Wednesday, November 30, 2005

Pseudo blog called "not traditional"

Pseudo blog
called "not traditional"

For the blogosphere, this battle is still being waged: Fictional Character Blogs vs. Appropriate Spokesperson Blogs.

I feel a Fictional Character, complete with false adventures, spurious opinions, and imaginary dedication, is the wrong spokesperson for the vast majority of businesses.

The most powerful representative is the CEO, Founder, or President.

Blog readers wish to contact and interact with real people. Think of the negative reaction to automated voice mail "press 1 for this", "press 2 for that" = customer alienation.

A real user or inventor of a product has high credibility.

The fact that no customers have complained is not sufficient justification for a marketing ploy.

Most disgruntled customers don't bother to benefit the offending company with commentary. They simply abandon them and switch to a deserving competitor.

Proof that a strategy works is not investment in it by concerned parties, nor lack of customer complaint.

The issue, the fuss is about the core values of blogging, real passion and real authenticity of real humans.

Blogs enable two-way conversations with real people, working together for a common goal: user satisfaction and company profit.

To dismiss sincere bloggers who have legitimate and carefully considered opinions about Fictional Character blogs as "traditional bloggers" is ridiculous.

Take a strong, firm stand for a core value of blogging, and you are labeled "vicious", "hateful", "trashing", and worst of all, "traditional".

Friends, beware the anti-blog bloggers who seek to advance dysfunctional blog methodologies in the name of "creativity" or "innovation". Look closely to see if there is self-justification in the name of lucrative consulting deals.
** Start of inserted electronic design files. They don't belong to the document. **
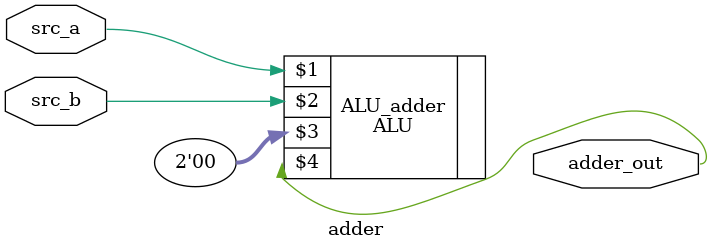
<source format=sv>
`include "../ALU/ALU.sv"

module adder
#(
	parameter WIDTH = 1
)
(
	input logic [WIDTH - 1:0]src_a,
	input logic [WIDTH - 1:0]src_b,
	output logic [WIDTH - 1:0]adder_out
);
	
	ALU #(WIDTH) ALU_adder(src_a, src_b, 2'b00, adder_out);

endmodule

</source>
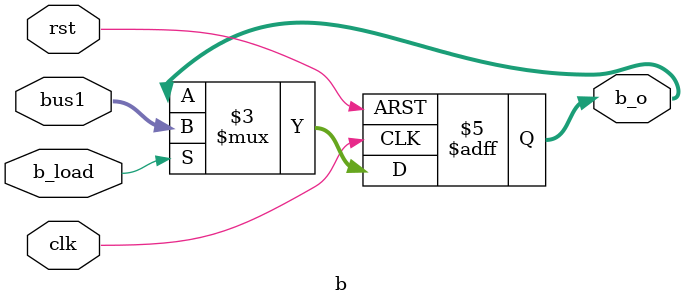
<source format=v>
`timescale 1ns / 1ps

module b(
    input wire b_load, clk, rst,
    input wire [7:0] bus1,
    output reg [7:0] b_o
    );

always@(posedge clk, negedge rst)
begin
    if(!rst)
    begin
        b_o <= 8'h00;
    end
    else
    begin
        if(b_load)
        begin
            b_o <= bus1;
        end
    end
end
endmodule


</source>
To give a client exactly what they want, then anoint it as blogologically correct is a disservice to the client and to the blogosphere.

[signed] Steven Streight aka Vaspers the Grate



SB said...

I understand where you're coming from, and because I come from a public relations rather than an advertising background, I share your belief in personal blogs from real people.

However, I do not set myself up as the arbiter or judge of others who wish to try something different. If you don't like the blog, don't go to it. That's how it works.

steven edward streight said...

Thanks for your input, SB.

I do set myself up as a judge of blogological manifestations, to guide those who want to blog effectively.

Thus, I provide blog consulting and I articulate principles based on marketing expertise, web usability studies, and customer psychology.

Not going to a blog is one action.

To warn others that a certain practice violates blog best practices and customer loyalty initiatives is another action, the one I choose.

If they can present a strong case of facts, statistics, proving that their Character Blogs do generate trackable results for the client, I will have to re-think my objections on those grouds.

But the fact that a blog author could be fake, not who you think it is, or is fictional, this has a detrimental effect on user expectations of credibility of the blogosphere as a whole.

There may be other ways of viewing this, and let each one be persuaded in his or her own mind, and may the best strategy prevail, so our clients may reap the benefits of blogs.

Kami Huyse, APR said...

I personally don't think that these "fictional" character blogs work. In fact, there is ample evidence that they don't. The blogesphere is litered with these failures.

We have been kicking around the idea of PR serving as ombudsman for customers in business blogs.

steven edward streight said...

Kami: I must say again that a Fictional Character CAN work, IF it's a branded character that is relevant to the product or company.

Barnie, Ronald McDonald, Pillsbury Doughboy (name?), Bart Simpson could MAYBE have a successful blog, but it would in most cases appeal to young people, children, teens. Nothing wrong with that concept.

But for a company to think they can just invent a character, and attribute falsehoods, phoney adventures, pretend passion to it is absurd.

Not all my marketing ideas have been golden. So this opinion of mine is not meant to mock, disparage, or be hateful to anyone involved in consulting clients to have an FC blog.

But I do believe that, in the vast majority of cases, Customers Want To Interact With Real Company Reps.

I will continue to provide this as one major proof: how we all hate those automated telemarketing recorded messages, and even worse, the alleged "customer service" centers of corporations, that are obviously, without being xenophobic, offshore outsourced or automated completely.

Completely automated service can also be appropriate and user friendly, but generally it's a bad idea.

CEOs with bloated compensation packages, then trying to save a few pennies by automating the most important aspect of any organization: customer service. Bah!